*WHAT IS BEING ASKED:*
A faithful copy of every record is needed here. Images must not appear in it.

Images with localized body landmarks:
□ □ □ □ □
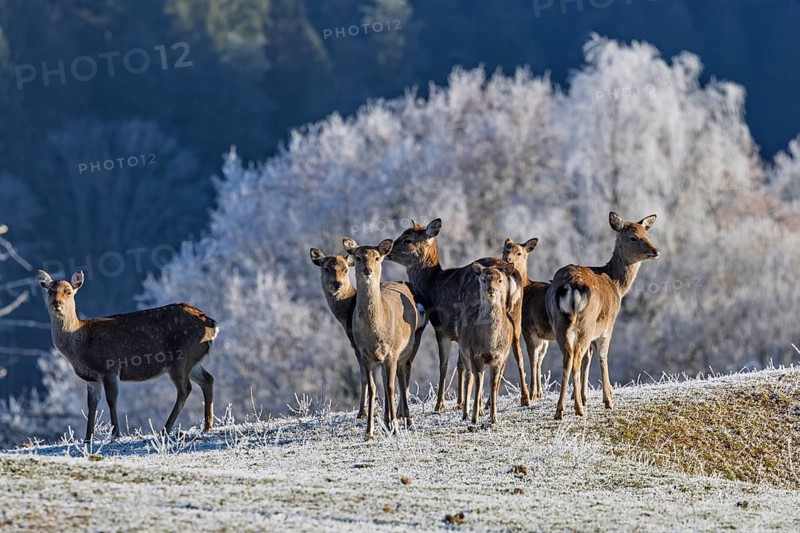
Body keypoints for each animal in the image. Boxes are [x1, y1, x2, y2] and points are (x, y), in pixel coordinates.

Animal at [37, 270, 217, 442]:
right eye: (50, 291)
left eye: (68, 291)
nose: (57, 303)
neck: (80, 345)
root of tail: (213, 324)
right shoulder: (92, 378)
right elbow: (91, 404)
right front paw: (87, 439)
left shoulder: (109, 368)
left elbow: (111, 400)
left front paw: (115, 434)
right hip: (193, 360)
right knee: (207, 379)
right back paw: (207, 426)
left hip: (181, 358)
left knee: (185, 388)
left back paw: (165, 430)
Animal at [308, 248, 367, 419]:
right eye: (326, 268)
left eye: (346, 269)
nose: (337, 283)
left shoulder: (357, 343)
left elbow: (364, 377)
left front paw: (362, 413)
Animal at [342, 238, 428, 440]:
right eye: (358, 257)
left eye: (377, 257)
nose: (368, 270)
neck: (375, 334)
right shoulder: (364, 354)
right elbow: (373, 388)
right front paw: (369, 431)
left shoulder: (392, 352)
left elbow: (390, 387)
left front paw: (396, 428)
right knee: (388, 377)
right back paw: (387, 422)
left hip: (409, 347)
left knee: (402, 376)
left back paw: (407, 421)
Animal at [458, 262, 517, 425]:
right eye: (483, 279)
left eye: (500, 280)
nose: (492, 290)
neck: (489, 342)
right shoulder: (475, 354)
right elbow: (478, 384)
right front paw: (474, 419)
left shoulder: (499, 357)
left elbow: (493, 385)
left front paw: (494, 418)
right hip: (463, 351)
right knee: (469, 377)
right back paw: (466, 414)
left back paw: (480, 411)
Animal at [546, 212, 660, 420]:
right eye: (633, 237)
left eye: (647, 234)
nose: (655, 251)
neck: (617, 286)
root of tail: (571, 285)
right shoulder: (608, 325)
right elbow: (602, 357)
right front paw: (608, 400)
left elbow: (588, 358)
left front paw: (584, 397)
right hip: (585, 323)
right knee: (575, 358)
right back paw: (578, 409)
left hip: (560, 324)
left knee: (568, 359)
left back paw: (560, 410)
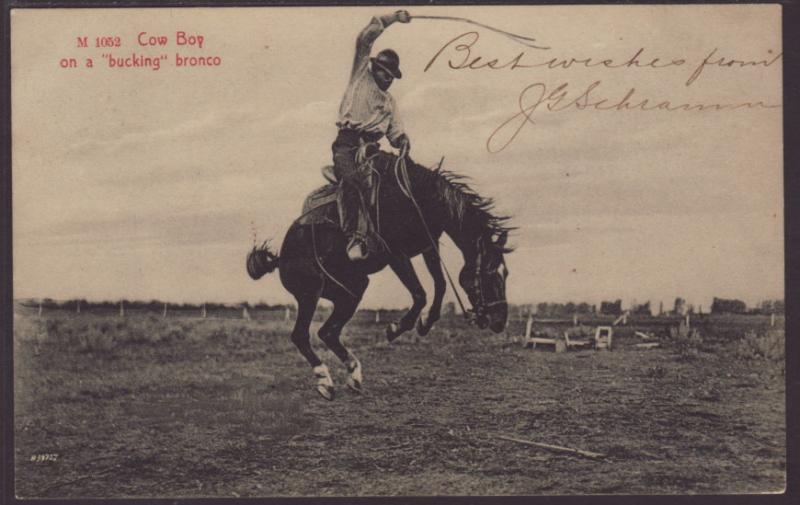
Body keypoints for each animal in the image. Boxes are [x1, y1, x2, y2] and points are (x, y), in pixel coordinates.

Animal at [247, 150, 516, 398]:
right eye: (491, 274)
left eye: (505, 274)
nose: (500, 321)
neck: (416, 197)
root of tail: (281, 257)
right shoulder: (396, 255)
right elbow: (420, 294)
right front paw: (396, 328)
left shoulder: (429, 247)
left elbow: (440, 286)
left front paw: (425, 324)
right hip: (310, 293)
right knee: (301, 335)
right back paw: (325, 381)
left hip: (351, 291)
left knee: (328, 332)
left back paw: (354, 376)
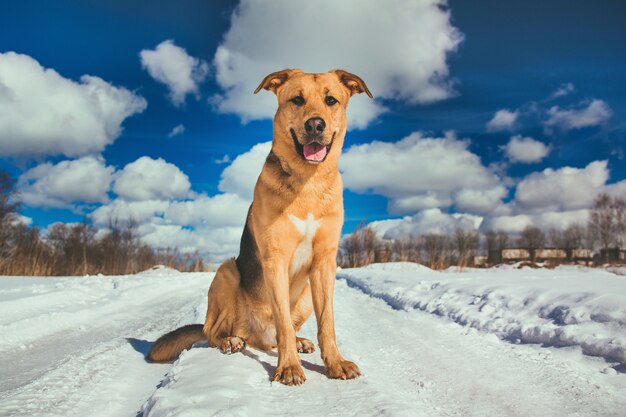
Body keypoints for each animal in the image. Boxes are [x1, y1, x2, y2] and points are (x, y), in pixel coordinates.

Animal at [146, 68, 370, 384]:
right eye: (297, 99)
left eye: (331, 100)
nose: (315, 125)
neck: (308, 183)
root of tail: (254, 335)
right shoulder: (275, 259)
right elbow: (284, 323)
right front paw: (288, 368)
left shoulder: (325, 262)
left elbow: (327, 322)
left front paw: (335, 363)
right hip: (226, 271)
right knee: (214, 331)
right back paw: (232, 341)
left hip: (304, 295)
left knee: (275, 336)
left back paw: (297, 342)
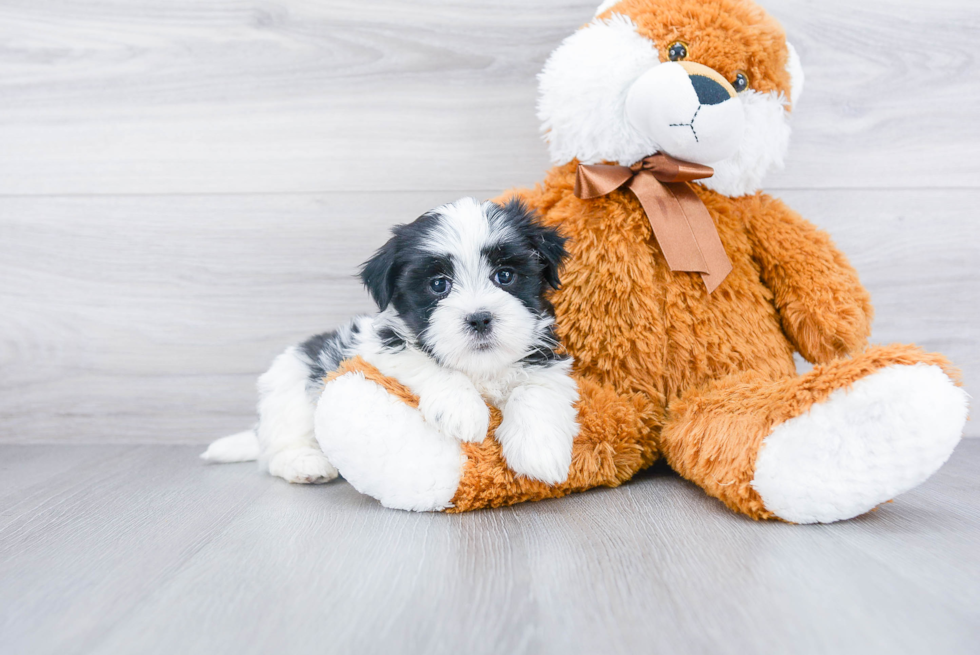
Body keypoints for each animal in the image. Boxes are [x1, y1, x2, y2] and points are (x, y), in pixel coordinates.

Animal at [202, 200, 580, 486]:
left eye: (505, 275)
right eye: (438, 284)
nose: (479, 318)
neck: (479, 369)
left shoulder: (544, 357)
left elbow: (536, 389)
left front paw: (540, 452)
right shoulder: (380, 348)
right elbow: (423, 362)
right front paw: (463, 409)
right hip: (290, 388)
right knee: (280, 446)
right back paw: (306, 464)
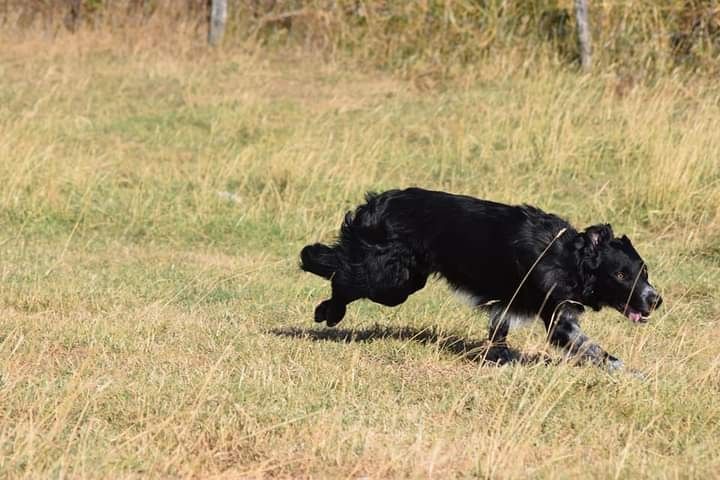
□ □ □ □ □
*TASK RESPONSE:*
Body keypoints for each animal in the image. Boxes are [x1, y1, x2, y2] and points are (x, y), in pixel coordinates.

Animal at [37, 270, 217, 442]:
right eye: (50, 291)
left eye: (68, 291)
nose: (57, 303)
neck: (80, 345)
root of tail: (213, 324)
right shoulder: (92, 378)
right elbow: (91, 404)
right front paw: (87, 439)
left shoulder: (109, 368)
left elbow: (111, 400)
left front paw: (115, 434)
right hip: (193, 360)
right knee: (207, 379)
right back paw: (207, 426)
left hip: (181, 358)
left knee: (185, 388)
left back paw: (165, 430)
Animal at [308, 248, 367, 419]:
right eye: (326, 268)
left eye: (346, 269)
nose: (337, 283)
left shoulder: (357, 343)
left elbow: (364, 377)
left front paw: (362, 413)
Animal at [342, 238, 428, 440]:
right eye: (358, 257)
left eye: (377, 257)
nose: (368, 270)
neck: (375, 334)
right shoulder: (364, 354)
right elbow: (373, 388)
right front paw: (369, 431)
left shoulder: (392, 352)
left elbow: (390, 387)
left front paw: (396, 428)
right knee: (388, 377)
right back paw: (387, 422)
left hip: (409, 347)
left knee: (402, 376)
left back paw: (407, 421)
Animal at [458, 262, 517, 425]:
right eye: (483, 279)
left eye: (500, 280)
nose: (492, 290)
neck: (489, 342)
right shoulder: (475, 354)
right elbow: (478, 384)
right front paw: (474, 419)
left shoulder: (499, 357)
left elbow: (493, 385)
left front paw: (494, 418)
right hip: (463, 351)
right knee: (469, 377)
right back paw: (466, 414)
left back paw: (480, 411)
Animal at [546, 212, 660, 420]:
right eye: (633, 237)
left eye: (647, 234)
nose: (655, 251)
neck: (617, 286)
root of tail: (571, 285)
right shoulder: (608, 325)
right elbow: (602, 357)
right front paw: (608, 400)
left elbow: (588, 358)
left front paw: (584, 397)
right hip: (585, 323)
right knee: (575, 358)
right back paw: (578, 409)
left hip: (560, 324)
left knee: (568, 359)
left back paw: (560, 410)
Body keypoints for each animal in the image. Boxes are [x1, y1, x2, y2] and points are (x, y), in pixel coordinates.

Animal at [247, 150, 516, 398]:
right eye: (491, 274)
left eye: (505, 274)
nose: (500, 321)
neck: (416, 197)
root of tail: (281, 257)
right shoulder: (396, 255)
right elbow: (420, 294)
right front paw: (396, 328)
left shoulder: (429, 247)
left elbow: (440, 286)
left front paw: (425, 324)
right hip: (310, 293)
right knee: (301, 335)
right back paw: (325, 381)
left hip: (351, 291)
left knee: (328, 332)
left back paw: (354, 376)
Body keypoints for each animal in the image. Boxes are [x1, y1, x2, y2] and points are (x, y), in pixel coordinates.

Animal at [146, 68, 370, 384]:
right eye: (297, 99)
left eye: (331, 100)
nose: (315, 125)
neck: (308, 183)
root of tail: (254, 335)
right shoulder: (275, 259)
right elbow: (284, 323)
right front paw: (288, 368)
left shoulder: (325, 262)
left elbow: (327, 322)
left front paw: (335, 363)
right hip: (226, 271)
right knee: (214, 331)
right back paw: (232, 341)
left hip: (304, 295)
left knee: (275, 336)
left back paw: (297, 342)
Body keypoints for each animal in the image. Boxes are [x1, y1, x2, y2] and points are (x, y), in pixel coordinates.

Animal at [202, 200, 580, 486]:
left eye: (505, 275)
right eye: (438, 284)
nose: (479, 318)
neck: (479, 369)
left shoulder: (544, 357)
left elbow: (536, 389)
left front paw: (540, 452)
right shoulder: (380, 348)
right elbow: (423, 362)
right front paw: (463, 409)
right hip: (290, 388)
right knee: (280, 446)
right back paw: (306, 464)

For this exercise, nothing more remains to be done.